Unlike certain “grandfathering” provisions found in section 2257, such as those exempting content (created prior to March 18, 2009) depicting the “lascivious exhibition of the genitals or pubic area” of a person, the record segregation provision was effective immediately upon adoption. As a practical matter, that means content producers who were accustomed to maintaining extraneous documents (such as model releases) in their 2257 files were immediately obligated to clean out those files and separate any 2257 material from all other business records pertaining to the performer. Often this meant manually creating a new 2257 form or database from the data in the combined forms circulating prior to the adoption of 28 C.F.R. § 75.2(e). While this may sound unnecessary, particularly in an era when section 2257 is not being actively enforced, violations of this regulation still carry a potential five year federal prison sentence. Certainly this would be harsh punishment for content producers who happen to mix some extraneous performer information in their 2257 file. Notably, physicians have been carried away in handcuffs for failing to properly maintain controlled substances records in the proper format; this stands to reason that practically speaking, there is no difference between the two.
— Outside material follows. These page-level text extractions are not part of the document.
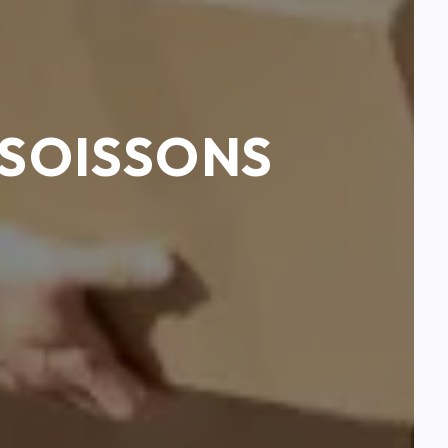
 SOISSONS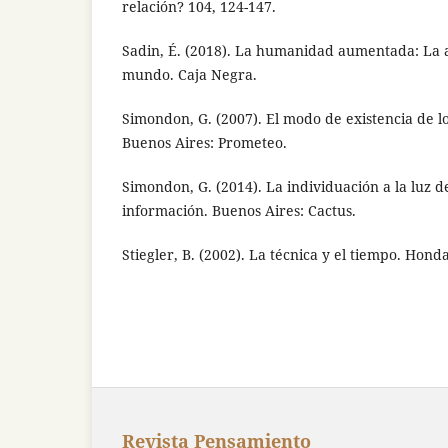
relación? 104, 124-147.
Sadin, É. (2018). La humanidad aumentada: La a
mundo. Caja Negra.
Simondon, G. (2007). El modo de existencia de lo
Buenos Aires: Prometeo.
Simondon, G. (2014). La individuación a la luz d
información. Buenos Aires: Cactus.
Stiegler, B. (2002). La técnica y el tiempo. Honda
Revista Pensamiento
The good news is that segregating your business records from your 2257 records actually benefits the producer. A federal agent has no authority – and frankly no business – poring over documents containing proprietary business information, such as compensation details, exclusivity obligations, non-compete provisions, STD test results, or any other category of information not specifically authorized for review without a warrant under section 2257. Remember, FBI agents can enter a producer’s place of business without notice and demand to inspect 2257 records under penalty of federal prosecution. Producers of erotic content need not expose their entire business files to review by federal agents without a warrant, when such is not required by section 2257. Attempting to segregate 2257 records from other documents while the federal agents are waiting to conduct an inspection is not practical, and could arouse suspicion in the minds of the investigators.
An argument can also be made that producers have an affirmative obligation to protect the performer’s privacy rights, thus triggering the need to weed out sensitive performer documents from such files. In an age where privacy rights are dwindling at a rapid pace, every effort should be undertaken by producers of erotic content to demonstrate what is known in the law as a “reasonable expectation of privacy.” Failing to keep 2257 files clean and separate from all other business documentation could result in a waiver of important constitutional rights to privacy if produced to federal agents during a 2257 inspection. Without a warrant, the government’s prying eyes must be limited to only those minimal categories of information that producers are obligated to make available under federal law.